Leave every picture out. Set down all the lines below exactly.

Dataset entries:
- - -
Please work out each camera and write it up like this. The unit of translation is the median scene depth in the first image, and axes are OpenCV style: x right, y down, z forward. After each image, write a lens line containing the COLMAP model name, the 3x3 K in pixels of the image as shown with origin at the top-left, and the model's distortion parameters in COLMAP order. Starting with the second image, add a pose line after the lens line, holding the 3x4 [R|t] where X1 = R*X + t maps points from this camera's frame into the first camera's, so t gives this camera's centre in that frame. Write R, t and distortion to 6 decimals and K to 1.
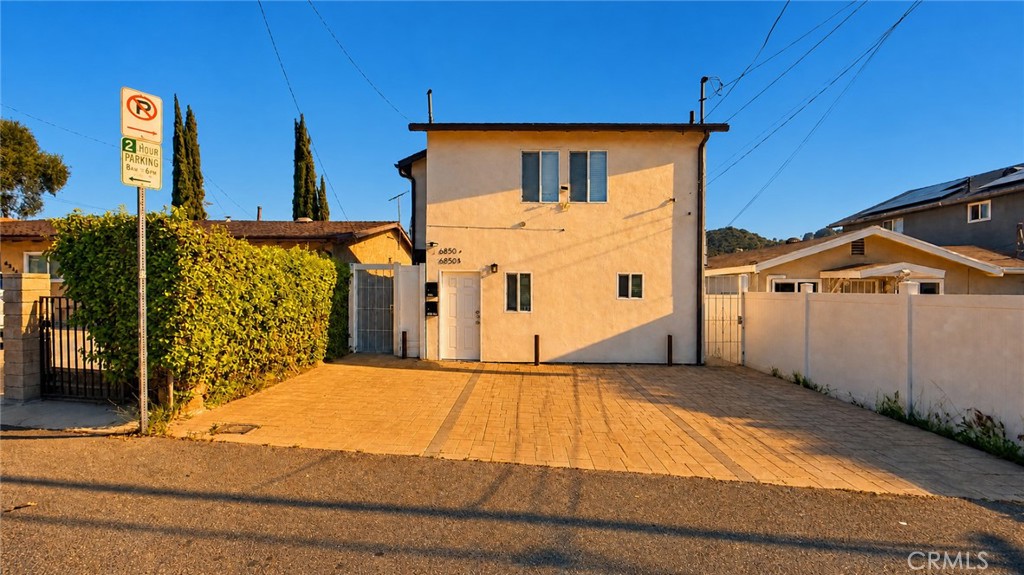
lens RADIAL K [[402.9, 0, 512.0], [0, 402.9, 287.5], [0, 0, 1]] dist [0.001084, -0.000117]
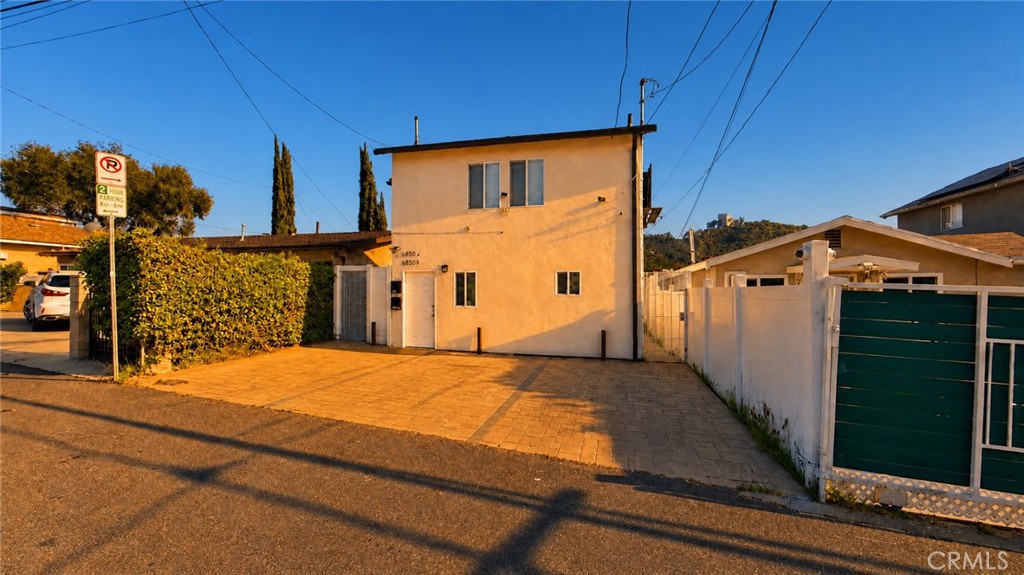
lens RADIAL K [[390.8, 0, 511.0], [0, 390.8, 282.6], [0, 0, 1]] dist [-0.000612, -0.000072]
pose [[0.974602, -0.006867, -0.223839, 0.385465], [0.002922, 0.999835, -0.017952, 0.013625], [0.223926, 0.016842, 0.974461, -0.039395]]
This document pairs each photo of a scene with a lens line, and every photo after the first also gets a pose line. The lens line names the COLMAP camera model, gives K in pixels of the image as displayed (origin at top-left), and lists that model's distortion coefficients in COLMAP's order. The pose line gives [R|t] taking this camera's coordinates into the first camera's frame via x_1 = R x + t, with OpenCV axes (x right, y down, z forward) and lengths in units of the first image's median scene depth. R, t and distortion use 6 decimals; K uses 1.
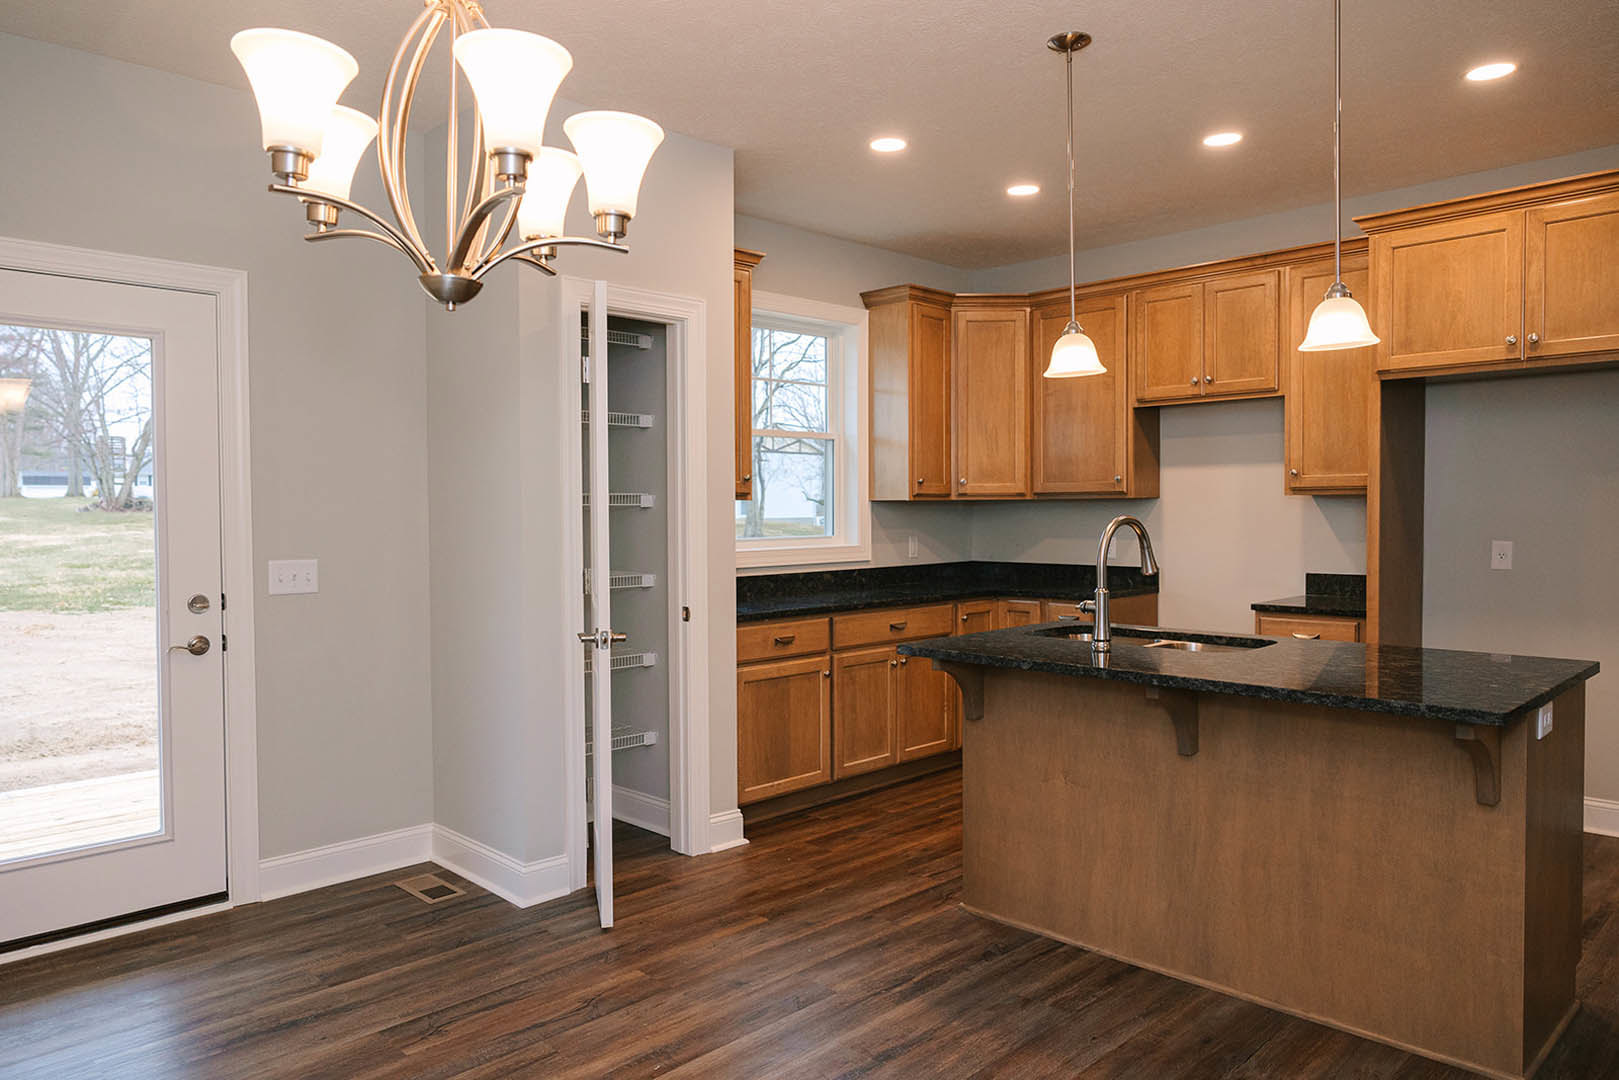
lens RADIAL K [[1104.2, 0, 809.5], [0, 1104.2, 540.0], [0, 0, 1]] dist [-0.001209, 0.003432]
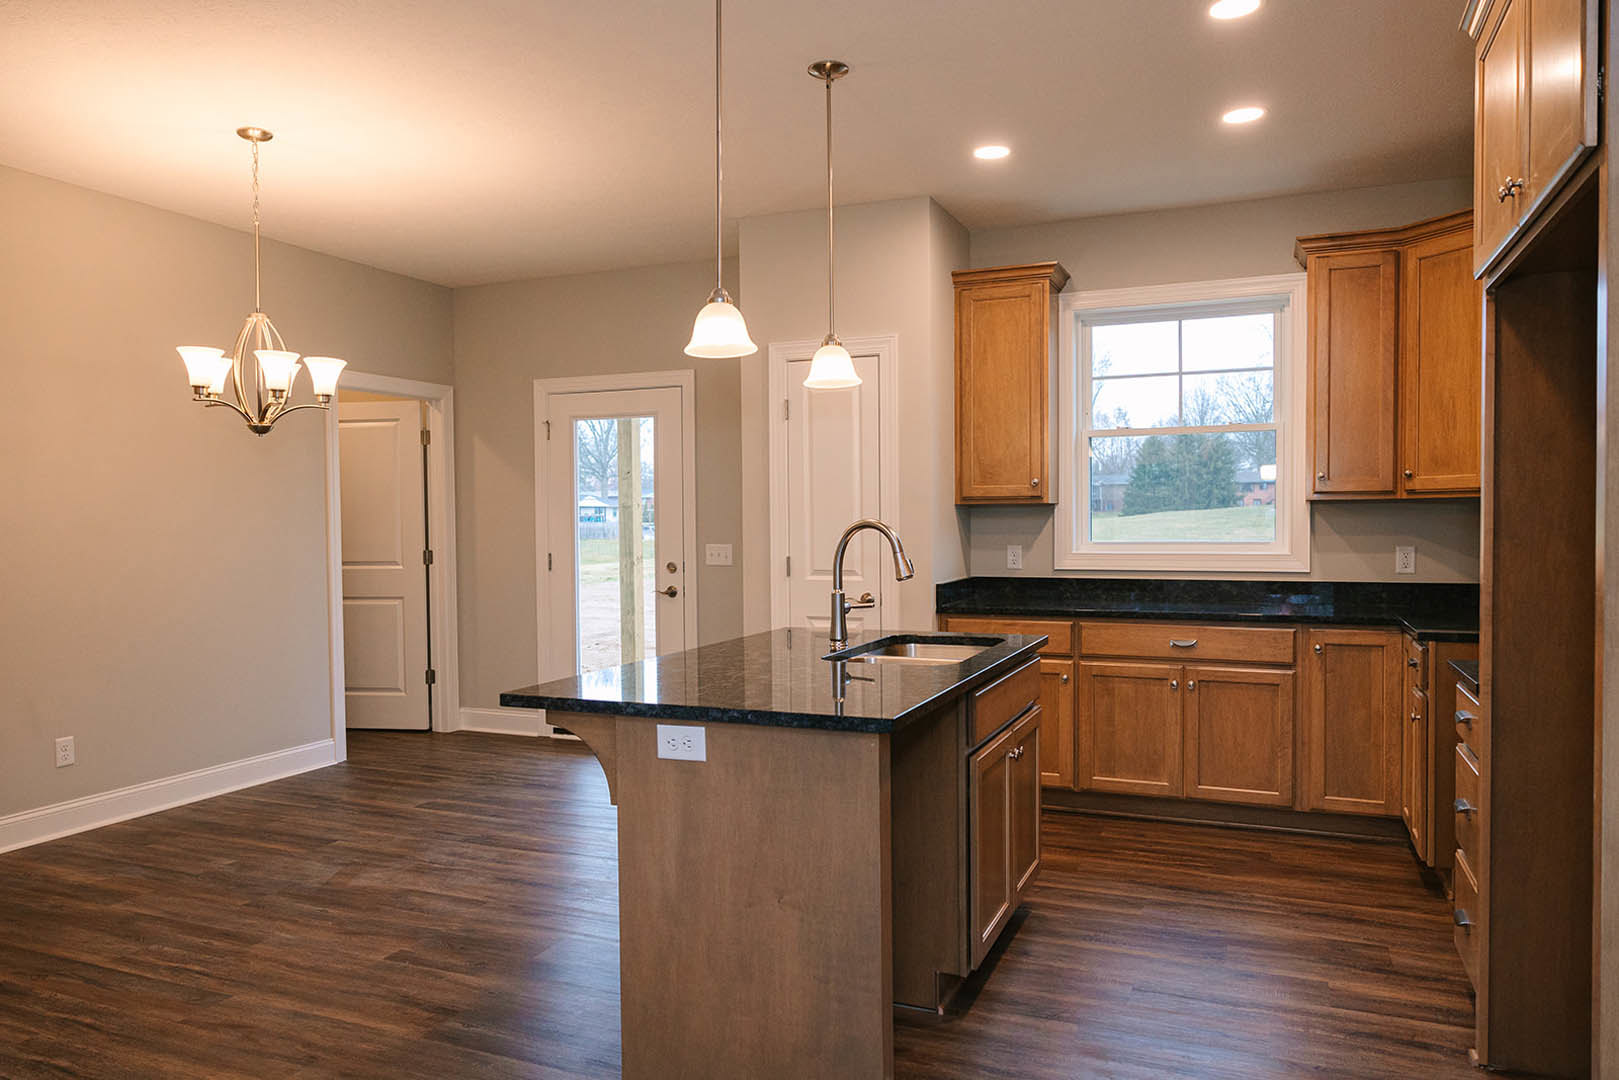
- - -
*RESPONSE TO THIS EXERCISE*
Please work out each camera and write it up like this. The unit of translation is the median scene depth in the first image, and axes are OpenCV style: x right, y down, z forward. After each image, write a lens line containing the COLMAP model name, the 3x3 K in pixels of the image as shown with origin at the top-left, and the model's distortion parameters in COLMAP order. Starting with the second image, add a pose line after the lens line, holding the 3x4 [R|t] where X1 = R*X + t maps points from this camera's frame into the first camera's, so t gives this camera's centre in that frame. Write R, t and distortion to 6 decimals and K to 1.
lens RADIAL K [[402.9, 0, 512.0], [0, 402.9, 287.5], [0, 0, 1]] dist [0.001084, -0.000117]
lens RADIAL K [[390.8, 0, 511.0], [0, 390.8, 282.6], [0, 0, 1]] dist [-0.000612, -0.000072]
pose [[0.974602, -0.006867, -0.223839, 0.385465], [0.002922, 0.999835, -0.017952, 0.013625], [0.223926, 0.016842, 0.974461, -0.039395]]
This document pairs each photo of a scene with a lens line, and every photo after the first also gets a pose line. The lens line names the COLMAP camera model, gives K in pixels of the image as displayed (origin at top-left), and lists that model's distortion coefficients in COLMAP's order. The pose line gives [R|t] taking this camera's coordinates into the first camera's frame via x_1 = R x + t, with OpenCV axes (x right, y down, z forward) and lengths in units of the first image's median scene depth. R, t and distortion use 6 decimals; K uses 1.
lens RADIAL K [[1104.2, 0, 809.5], [0, 1104.2, 540.0], [0, 0, 1]] dist [-0.001209, 0.003432]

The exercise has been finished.